_WORK REQUEST_.
Copy out the lines below word for word, leaving out the pictures.

*** Opening of DATA RECORDS ***

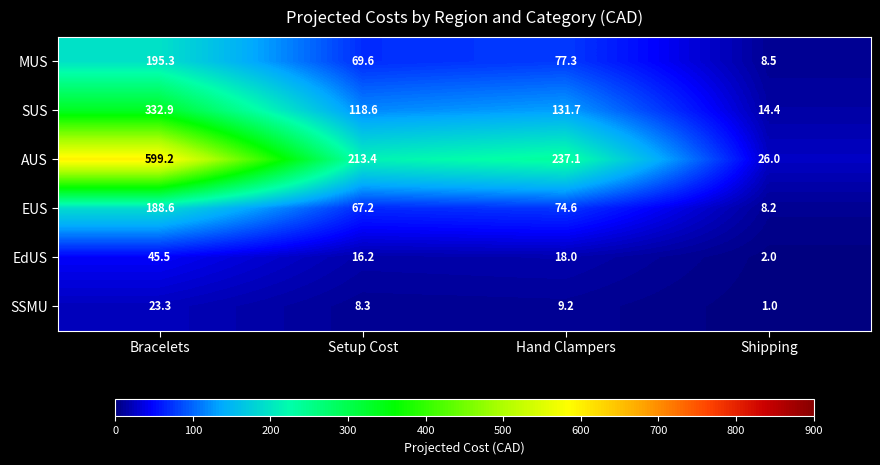

What is the greatest value displayed?

599.2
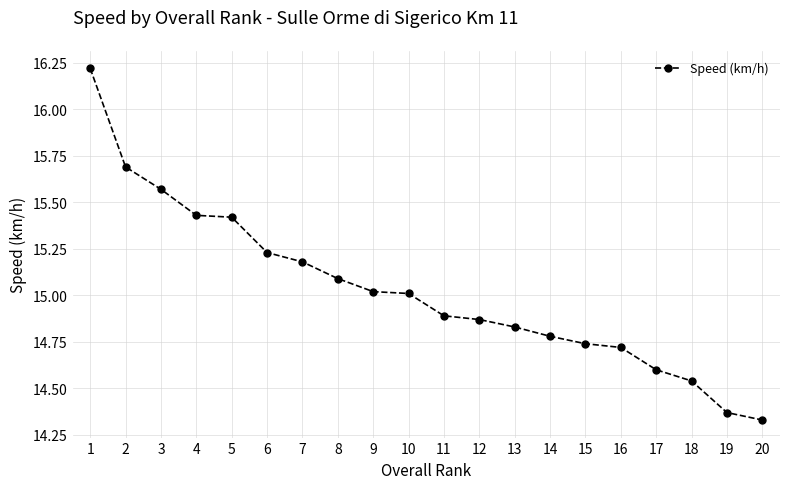

Which label corresponds to the largest value in the chart?

1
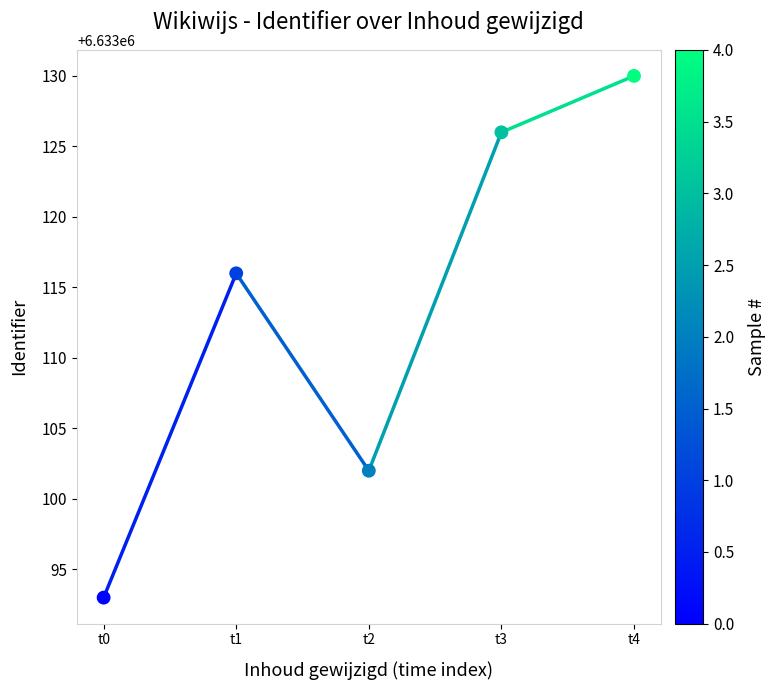

What Y value in the scatter plot is closest to 6633111?

6633116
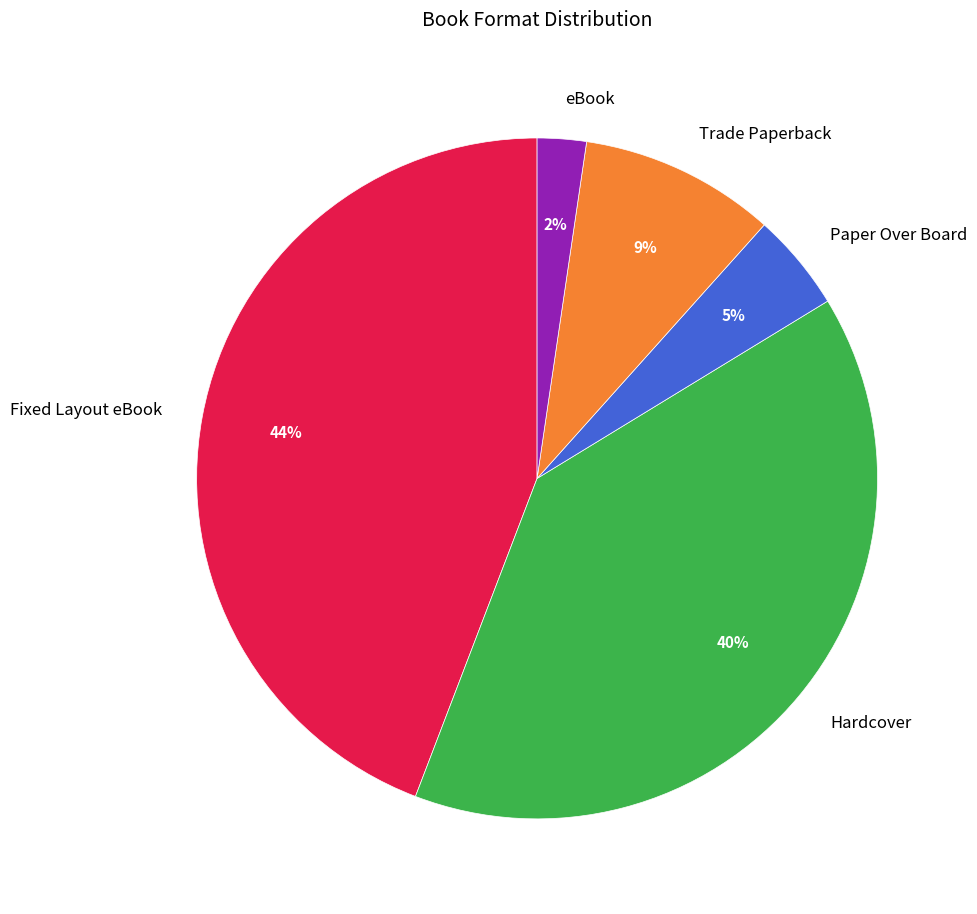

Between Paper Over Board and eBook, which is larger?

Paper Over Board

*** Close of DATA RECORDS ***

_RESULT BELOW_.
What is the greatest value displayed?

599.2

Which label corresponds to the largest value in the chart?

1

What Y value in the scatter plot is closest to 6633111?

6633116

Between Paper Over Board and eBook, which is larger?

Paper Over Board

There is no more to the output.